An important consideration is whether all patients were included in the analysis. Withdrawals lead to over- or underestimation of accuracy estimates (attrition bias) if the patients lost to follow-up differ in some way from those who remain. It is important for studies to report withdrawals and evaluate their effect on accuracy estimates [46]. An example of the effect of withdrawals on diagnostic accuracy estimates can be found in a study by Kearl et al. which investigated the accuracy of MRI and ultrasound in the diagnosis of appendicitis. Of the 589 patients included, the reference standards, which were pathology reports, surgical diagnosis, or clinical decision for medical treatment for appendicitis, were not available for 63 patients (10.7%) due to loss to follow-up. The authors acknowledged this limitation and analyzed the effect on diagnostic accuracy. A sensitivity analysis was performed, and the diagnostic accuracy was calculated separately as if all withdrawals were positive for appendicitis as well as if all withdrawals were negative for appendicitis with the reference standard [47].

7. Direction of Accuracy Measures due to Bias

Knowing the direction of diagnostic accuracy measures is a first step in countering the effect of bias in our interpretation of study results. The general direction towards which the diagnostic accuracy estimates may deviate can be predicted and depends on the specific type of bias. Rutjes et al. [16] and Lijmer et al. [3] quantified the effect of several study design biases on diagnostic accuracy measures (see Table 3). They used the Relative Diagnostic Odds Ratio (RDOR) as a parameter to compare studies with a specific methodological shortcoming to those without. An RDOR greater than one indicates that diagnostic accuracy parameters are overestimated in the study, while an RDOR less than one indicates that diagnostic accuracy parameters are underestimated in the study. The limitation with using RDOR is that important biases that have opposing effects on sensitivity and specificity may not cause significant directional changes in RDOR, which will remain close to one. This may be the explanation why both of these studies failed to detect statistically significant changes in the RDOR for some forms of bias [3] (see Table 3).

8. Conclusion

Diagnostic accuracy studies can suffer from many forms of bias.
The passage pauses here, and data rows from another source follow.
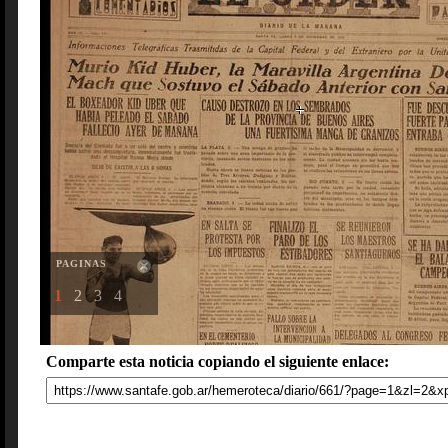
PAGINAS
1
2
3
4
Comparte esta noticia copiando el siguiente enlace:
QUADAS-2 provides a useful framework for thinking about study design biases. Patient selection, index test, reference test, and patient flow/timing are the four main domains to be evaluated in each study, as they cover the primary sources of systematic error in diagnostic accuracy studies. Potential sources of bias should be acknowledged by the authors and their effect on test performance should be estimated and reported. We are encouraged to become familiar with the biases that can be found in diagnostic accuracy studies and critically assess the studies before applying the conclusions to their own clinical practice.

Conflicts of Interest

The authors declare that they have no conflicts of interest.